What is required.
Would you reproduce exactly the lines below from the one holding "unsigned long integer using tf.compat.v1.math.abs." through the one holding "Write a code to calculate the element-wise", inclusive, and no others?

[Saved data entries]

━━━

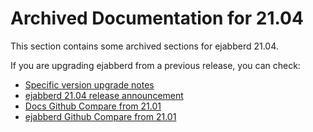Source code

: # Archived Documentation for 21.04

This section contains some archived sections for ejabberd 21.04.

If you are upgrading ejabberd from a previous release, you can check:

* [Specific version upgrade notes](../../admin/upgrade/index.md#specific_version_upgrade_notes)
* [ejabberd 21.04 release announcement](https://www.process-one.net/blog/ejabberd-21-04/)
* [Docs Github Compare from 21.01](https://github.com/processone/docs.ejabberd.im/compare/21.01..21.04)
* [ejabberd Github Compare from 21.01](https://github.com/processone/ejabberd/compare/21.01..21.04)

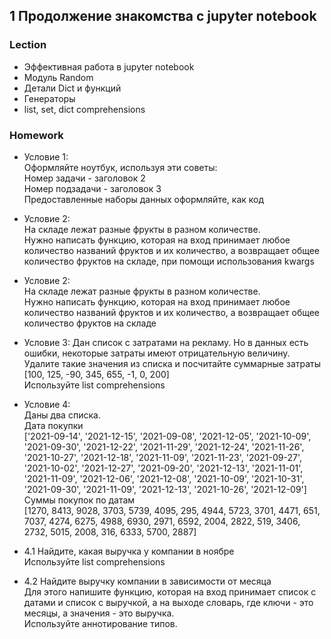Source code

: ## 1 Продолжение знакомства с jupyter notebook

### Lection
* Эффективная работа в jupyter notebook
* Модуль Random
* Детали Dict и функций
* Генераторы
* list, set, dict comprehensions

### Homework
* Условие 1:<br>
    Оформляйте ноутбук, используя эти советы:<br>
    Номер задачи - заголовок 2<br>
    Номер подзадачи - заголовок 3<br>
    Предоставленные наборы данных оформляйте, как код

* Условие 2:<br>
    На складе лежат разные фрукты в разном количестве.<br>
    Нужно написать функцию, которая на вход принимает любое количество названий фруктов и их количество, а возвращает общее количество фруктов на складе, при помощи использования kwargs
    
* Условие 2:<br>
    На складе лежат разные фрукты в разном количестве.<br>
    Нужно написать функцию, которая на вход принимает любое количество названий фруктов и их количество, а возвращает общее количество фруктов на складе
    
* Условие 3:
    Дан список с затратами на рекламу. Но в данных есть ошибки, некоторые затраты имеют отрицательную величину. Удалите такие значения из списка и посчитайте суммарные затраты<br>
    [100, 125, -90, 345, 655, -1, 0, 200]<br>
    Используйте list comprehensions
    
* Условие 4:<br>
    Даны два списка.<br>
    Дата покупки<br>
    ['2021-09-14', '2021-12-15', '2021-09-08', '2021-12-05', '2021-10-09', '2021-09-30', '2021-12-22', '2021-11-29', '2021-12-24', '2021-11-26', '2021-10-27', '2021-12-18', '2021-11-09', '2021-11-23', '2021-09-27', '2021-10-02', '2021-12-27', '2021-09-20', '2021-12-13', '2021-11-01', '2021-11-09', '2021-12-06', '2021-12-08', '2021-10-09', '2021-10-31', '2021-09-30', '2021-11-09', '2021-12-13', '2021-10-26', '2021-12-09']<br>
    Суммы покупок по датам<br>
    [1270, 8413, 9028, 3703, 5739, 4095, 295, 4944, 5723, 3701, 4471, 651, 7037, 4274, 6275, 4988, 6930, 2971, 6592, 2004, 2822, 519, 3406, 2732, 5015, 2008, 316, 6333, 5700, 2887]
    
* 4.1 Найдите, какая выручка у компании в ноябре<br>
    Используйте list comprehensions
    
* 4.2 Найдите выручку компании в зависимости от месяца<br>
    Для этого напишите функцию, которая на вход принимает список с датами и список с выручкой, а на выходе словарь, где ключи - это месяцы, а значения - это выручка.<br>
    Используйте аннотирование типов.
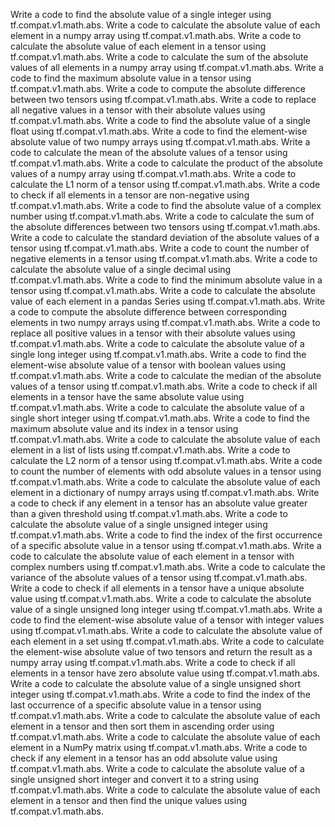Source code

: Write a code to find the absolute value of a single integer using tf.compat.v1.math.abs.
Write a code to calculate the absolute value of each element in a numpy array using tf.compat.v1.math.abs.
Write a code to calculate the absolute value of each element in a tensor using tf.compat.v1.math.abs.
Write a code to calculate the sum of the absolute values of all elements in a numpy array using tf.compat.v1.math.abs.
Write a code to find the maximum absolute value in a tensor using tf.compat.v1.math.abs.
Write a code to compute the absolute difference between two tensors using tf.compat.v1.math.abs.
Write a code to replace all negative values in a tensor with their absolute values using tf.compat.v1.math.abs.
Write a code to find the absolute value of a single float using tf.compat.v1.math.abs.
Write a code to find the element-wise absolute value of two numpy arrays using tf.compat.v1.math.abs.
Write a code to calculate the mean of the absolute values of a tensor using tf.compat.v1.math.abs.
Write a code to calculate the product of the absolute values of a numpy array using tf.compat.v1.math.abs.
Write a code to calculate the L1 norm of a tensor using tf.compat.v1.math.abs.
Write a code to check if all elements in a tensor are non-negative using tf.compat.v1.math.abs.
Write a code to find the absolute value of a complex number using tf.compat.v1.math.abs.
Write a code to calculate the sum of the absolute differences between two tensors using tf.compat.v1.math.abs.
Write a code to calculate the standard deviation of the absolute values of a tensor using tf.compat.v1.math.abs.
Write a code to count the number of negative elements in a tensor using tf.compat.v1.math.abs.
Write a code to calculate the absolute value of a single decimal using tf.compat.v1.math.abs.
Write a code to find the minimum absolute value in a tensor using tf.compat.v1.math.abs.
Write a code to calculate the absolute value of each element in a pandas Series using tf.compat.v1.math.abs.
Write a code to compute the absolute difference between corresponding elements in two numpy arrays using tf.compat.v1.math.abs.
Write a code to replace all positive values in a tensor with their absolute values using tf.compat.v1.math.abs.
Write a code to calculate the absolute value of a single long integer using tf.compat.v1.math.abs.
Write a code to find the element-wise absolute value of a tensor with boolean values using tf.compat.v1.math.abs.
Write a code to calculate the median of the absolute values of a tensor using tf.compat.v1.math.abs.
Write a code to check if all elements in a tensor have the same absolute value using tf.compat.v1.math.abs.
Write a code to calculate the absolute value of a single short integer using tf.compat.v1.math.abs.
Write a code to find the maximum absolute value and its index in a tensor using tf.compat.v1.math.abs.
Write a code to calculate the absolute value of each element in a list of lists using tf.compat.v1.math.abs.
Write a code to calculate the L2 norm of a tensor using tf.compat.v1.math.abs.
Write a code to count the number of elements with odd absolute values in a tensor using tf.compat.v1.math.abs.
Write a code to calculate the absolute value of each element in a dictionary of numpy arrays using tf.compat.v1.math.abs.
Write a code to check if any element in a tensor has an absolute value greater than a given threshold using tf.compat.v1.math.abs.
Write a code to calculate the absolute value of a single unsigned integer using tf.compat.v1.math.abs.
Write a code to find the index of the first occurrence of a specific absolute value in a tensor using tf.compat.v1.math.abs.
Write a code to calculate the absolute value of each element in a tensor with complex numbers using tf.compat.v1.math.abs.
Write a code to calculate the variance of the absolute values of a tensor using tf.compat.v1.math.abs.
Write a code to check if all elements in a tensor have a unique absolute value using tf.compat.v1.math.abs.
Write a code to calculate the absolute value of a single unsigned long integer using tf.compat.v1.math.abs.
Write a code to find the element-wise absolute value of a tensor with integer values using tf.compat.v1.math.abs.
Write a code to calculate the absolute value of each element in a set using tf.compat.v1.math.abs.
Write a code to calculate the element-wise absolute value of two tensors and return the result as a numpy array using tf.compat.v1.math.abs.
Write a code to check if all elements in a tensor have zero absolute value using tf.compat.v1.math.abs.
Write a code to calculate the absolute value of a single unsigned short integer using tf.compat.v1.math.abs.
Write a code to find the index of the last occurrence of a specific absolute value in a tensor using tf.compat.v1.math.abs.
Write a code to calculate the absolute value of each element in a tensor and then sort them in ascending order using tf.compat.v1.math.abs.
Write a code to calculate the absolute value of each element in a NumPy matrix using tf.compat.v1.math.abs.
Write a code to check if any element in a tensor has an odd absolute value using tf.compat.v1.math.abs.
Write a code to calculate the absolute value of a single unsigned short integer and convert it to a string using tf.compat.v1.math.abs.
Write a code to calculate the absolute value of each element in a tensor and then find the unique values using tf.compat.v1.math.abs.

━━━

The answer.
Write a code to calculate the absolute value of a single unsigned long integer using tf.compat.v1.math.abs.
Write a code to find the element-wise absolute value of a tensor with integer values using tf.compat.v1.math.abs.
Write a code to calculate the absolute value of each element in a set using tf.compat.v1.math.abs.
Write a code to calculate the element-wise absolute value of two tensors and return the result as a numpy array using tf.compat.v1.math.abs.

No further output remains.